Activity
The entries that follow must be given again exactly, with no pictures kept.

------------------------------------------------

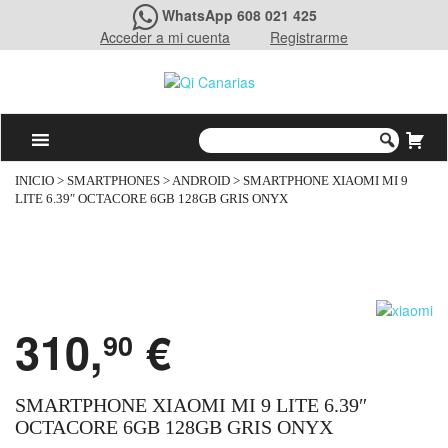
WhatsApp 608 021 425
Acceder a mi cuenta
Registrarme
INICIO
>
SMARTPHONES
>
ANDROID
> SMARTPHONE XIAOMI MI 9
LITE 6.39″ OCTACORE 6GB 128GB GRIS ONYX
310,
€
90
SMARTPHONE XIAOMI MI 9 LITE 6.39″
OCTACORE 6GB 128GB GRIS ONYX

------------------------------------------------

Answer for this exercise
WhatsApp 608 021 425
Acceder a mi cuenta
Registrarme
INICIO
>
SMARTPHONES
>
ANDROID
> SMARTPHONE XIAOMI MI 9
LITE 6.39″ OCTACORE 6GB 128GB GRIS ONYX
310,
€
90
SMARTPHONE XIAOMI MI 9 LITE 6.39″
OCTACORE 6GB 128GB GRIS ONYX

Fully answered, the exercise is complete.